- _Listed entries_
------------------------------------------------
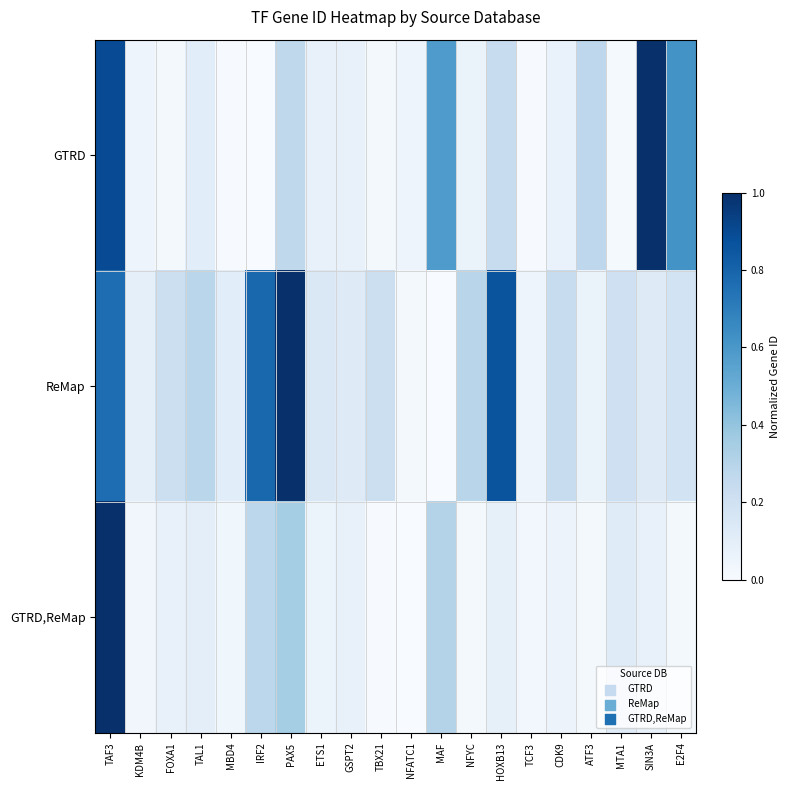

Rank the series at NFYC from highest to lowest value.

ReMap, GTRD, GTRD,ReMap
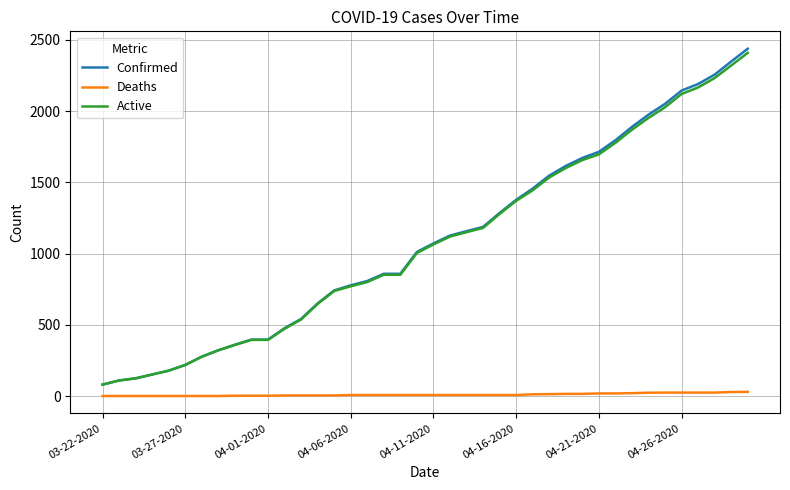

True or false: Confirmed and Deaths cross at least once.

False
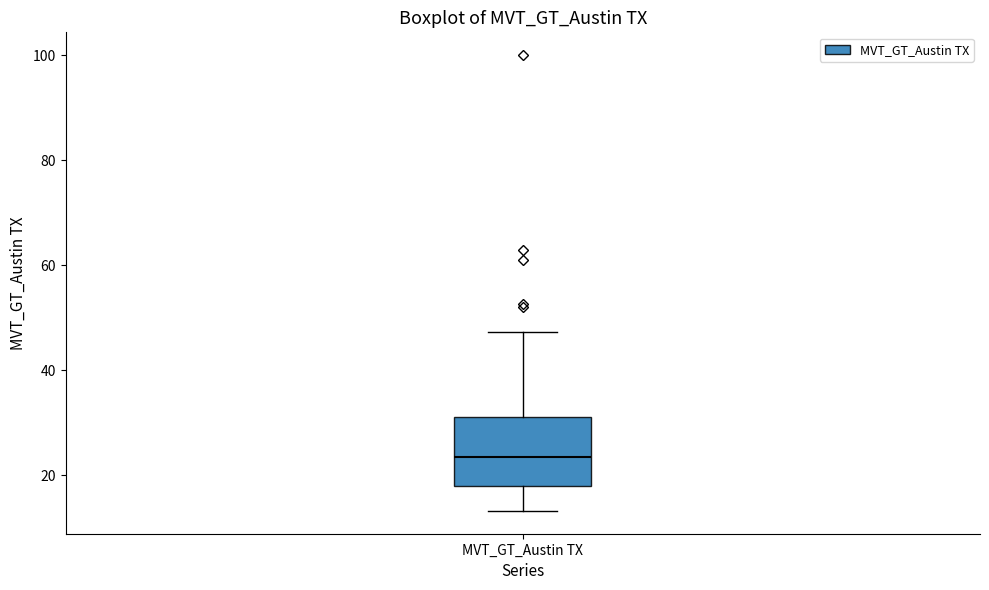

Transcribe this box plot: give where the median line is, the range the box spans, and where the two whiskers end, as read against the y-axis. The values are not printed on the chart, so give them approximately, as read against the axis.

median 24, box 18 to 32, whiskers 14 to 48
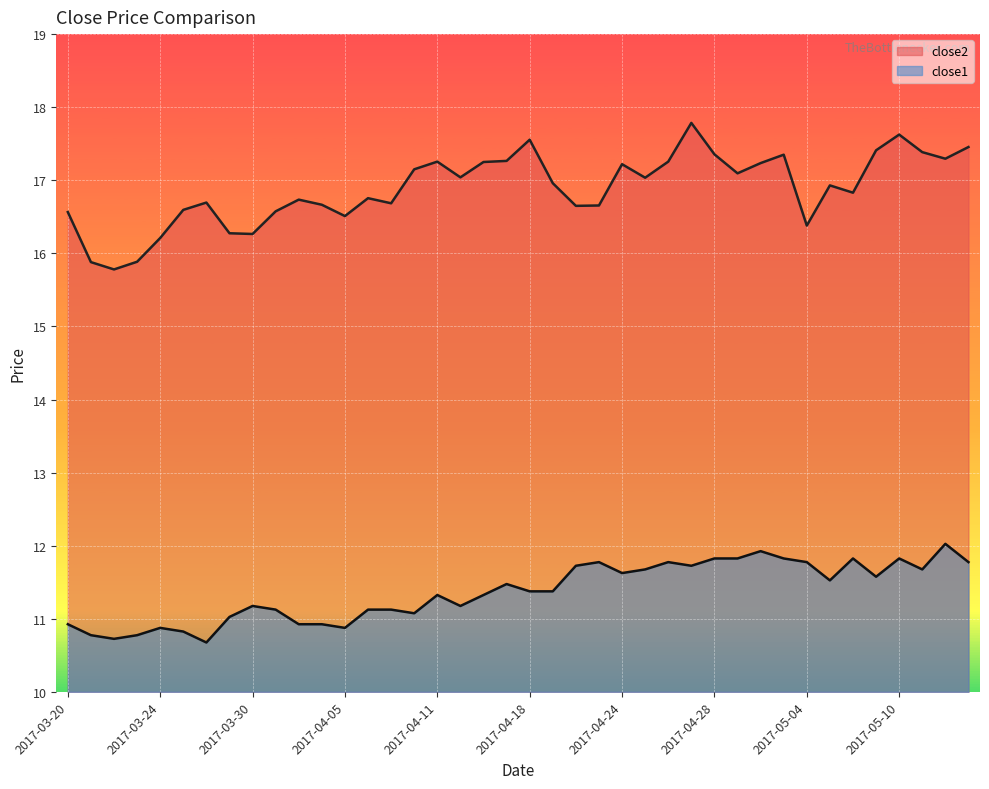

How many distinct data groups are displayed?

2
------------------------------------------------
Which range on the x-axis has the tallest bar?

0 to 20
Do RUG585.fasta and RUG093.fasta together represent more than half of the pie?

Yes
------------------------------------------------
Rewrite the lines between the one containing "Rank the series" and the one containing "median 24, box 18 to 32, whiskers 14 to 48", inclusive, replacing "series" with "data series" and leaving everything else unchanged. Omit the pictures from the output.

- _Answer area_
Rank the data series at NFYC from highest to lowest value.

ReMap, GTRD, GTRD,ReMap

True or false: Confirmed and Deaths cross at least once.

False

Transcribe this box plot: give where the median line is, the range the box spans, and where the two whiskers end, as read against the y-axis. The values are not printed on the chart, so give them approximately, as read against the axis.

median 24, box 18 to 32, whiskers 14 to 48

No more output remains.